This month we’re celebrating amazing women in history. Want to be inspired by stories of women who made a big impact on the natural environment, the arts, literature, culture, and civil rights history in Florida and beyond? Here are eight great reads for Women’s History Month!


In this uplifting memoir, Lee Wilson describes how she grand jetéd from the stifling suburbia of the 1950s, a world of rigid gender roles, to the only domain where women and men were equally paid and equally respected—in grand, historic dance theaters and under the bright lights of the Broadway stage.


monumental dreams

This book tells the inspiring story of how Ann Norton—a child of the South who embraced the cosmopolitan world of New York City and beyond—paved her own way to become an artist and sculptor whose work encapsulates and transcends the modernist movement.


saving florida

Discover how women’s clubs prompted legislation to establish Florida’s first state park, which became the core of Everglades National Park, in 1916—before women even had the right to vote. These inspiring women set the foundation for this century’s environmental agenda, which came to include the idea of sustainable development. As a collective force they forever changed how others saw women’s roles in society.

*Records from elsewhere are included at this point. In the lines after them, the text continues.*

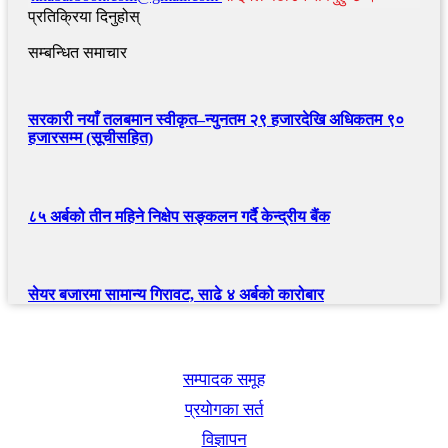
प्रतिक्रिया दिनुहोस्
सम्बन्धित समाचार
सरकारी नयाँ तलबमान स्वीकृत–न्युनतम २९ हजारदेखि अधिकतम ९०
हजारसम्म (सूचीसहित)
८५ अर्बको तीन महिने निक्षेप सङ्कलन गर्दै केन्द्रीय बैंक
सेयर बजारमा सामान्य गिरावट, साढे ४ अर्बको कारोबार
खबर बुक पब्लिकेशन
सम्पादक समूह
प्रयोगका सर्त
विज्ञापन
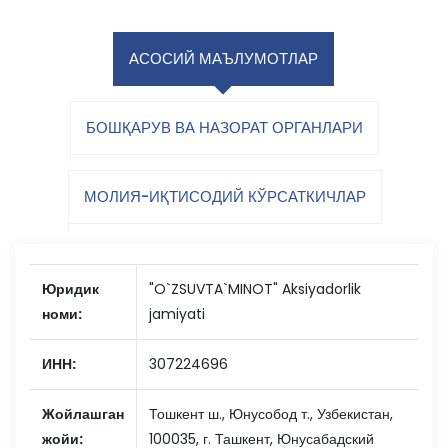
АСОСИЙ МАЪЛУМОТЛАР
БОШҚАРУВ ВА НАЗОРАТ ОРГАНЛАРИ
МОЛИЯ-ИҚТИСОДИЙ КЎРСАТКИЧЛАР
Юридик
"O`ZSUVTA`MINOT" Aksiyadorlik
номи:
jamiyati
ИНН:
307224696
Жойлашган
Тошкент ш., Юнусобод т., Узбекистан,
жойи:
100035, г. Ташкент, Юнусабадский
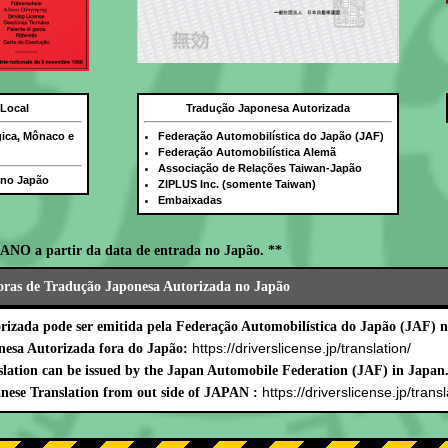
 Local
Tradução Japonesa Autorizada
gica, Mônaco e
Federação Automobilística do Japão (JAF)
Federação Automobilística Alemã
Associação de Relações Taiwan-Japão
a no Japão
ZIPLUS Inc. (somente Taiwan)
Embaixadas
ANO a partir da data de entrada no Japão. **
oras de Tradução Japonesa Autorizada no Japão
izada pode ser emitida pela Federação Automobilística do Japão (JAF) n
https://driverslicense.jp/translation/
nesa Autorizada fora do Japão:
lation can be issued by the Japan Automobile Federation (JAF) in Japan
https://driverslicense.jp/transl
nese Translation from out side of JAPAN :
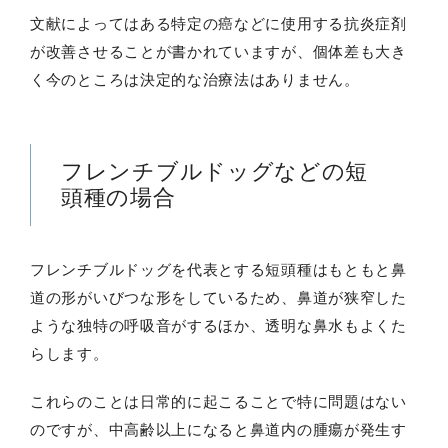
文献によってはある特定の癌などに使用する抗炎症剤
が改善させることが書かれていますが、個体差も大き
く今のところは決定的な治療法はありません。
フレンチブルドッグなどの短
頭種の場合
フレンチブルドッグを代表とする短頭種はもともと鼻
道の形がいびつな形をしているため、鼻道が狭窄した
ような独特の呼吸音がするほか、透明な鼻水もよくた
らします。
これらのことは日常的に起こることで特に問題はない
のですが、中高齢以上になると鼻道内の腫瘍が発生す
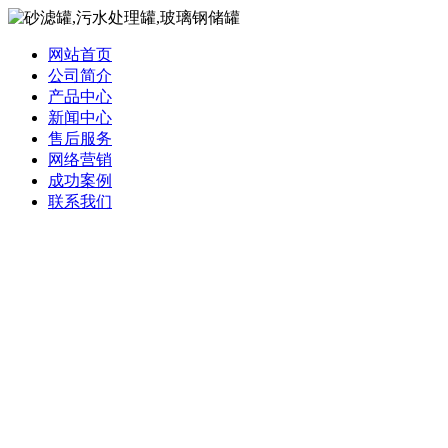
网站首页
公司简介
产品中心
新闻中心
售后服务
网络营销
成功案例
联系我们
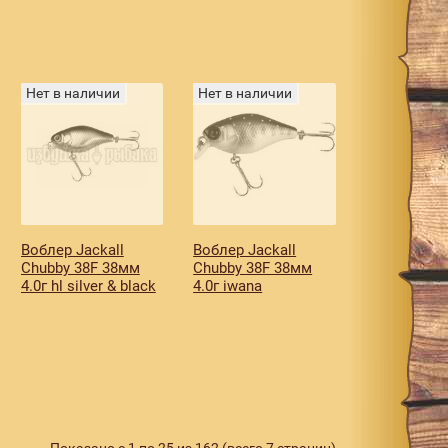
Нет в наличии
Нет в наличии
Воблер Jackall
Воблер Jackall
Chubby 38F 38мм
Chubby 38F 38мм
4.0г hl silver & black
4.0г iwana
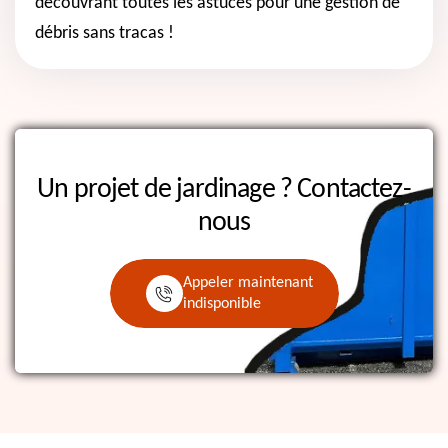
découvrant toutes les astuces pour une gestion de
débris sans tracas !
Un projet de jardinage ?
Contactez-
nous
Appeler maintenant
indisponible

Encompassing thirty-eight handwritten volumes, Virginia Woolf’s diary is her lengthiest work—and her last to reach the public. This is the only full-length book to explore deeply this boundary-stretching masterpiece, tracing Woolf’s development as a writer through her first twelve diaries—a fascinating experimental stage, where the earliest hints of Woolf’s pioneering modernist style can be seen.



This book explores the early activism of black women in organizations including the NAACP, the South Carolina Progressive Democratic Party, and the South Carolina Federation of Colored Women’s Clubs, as well as the interactions these organizations had with white women’s organizations such as the YWCA and Church Women United. Their agendas often conflicted and their attempts at interracial activism were often futile, but these black and white women had the same goal: to improve black South Carolinians’ access to political and educational institutions.



The Highwaymen—the loosely knit band of African American painters whose edenic Florida landscapes, created with inexpensive materials and sold out of their cars, “shaped the state’s popular image as much as oranges and alligators,” says the New York Times. But lost in the legends surrounding the group is the mesmerizing story of Mary Ann Carroll, the only female “Highwayman.” This is the never-before-told story of a black female artist’s hard-fought journey to provide for her family while also making a name for herself in a man’s world.



Marjorie Harris Carr was one of the most effective leaders of a powerful contingent of citizen activists who opposed dredging a canal across Florida because it threatened an ecologically rich river valley. This book is an intimate look at this remarkable woman who dedicated her life to conserving Florida’s wildlife and wild places. It is also a revelation of how the grassroots battle to save a small but vitally important river in central Florida transformed the modern environmental movement.



This extensive portrayal of Florida’s guiding matriarchs highlights the myriad contributions women have made throughout Florida’s history. From the select few who traveled with Ponce de Leon to the state’s first female mayor Marion H. O’Brien, this book sheds light on the roles these pioneering women played in the shaping of the Sunshine State.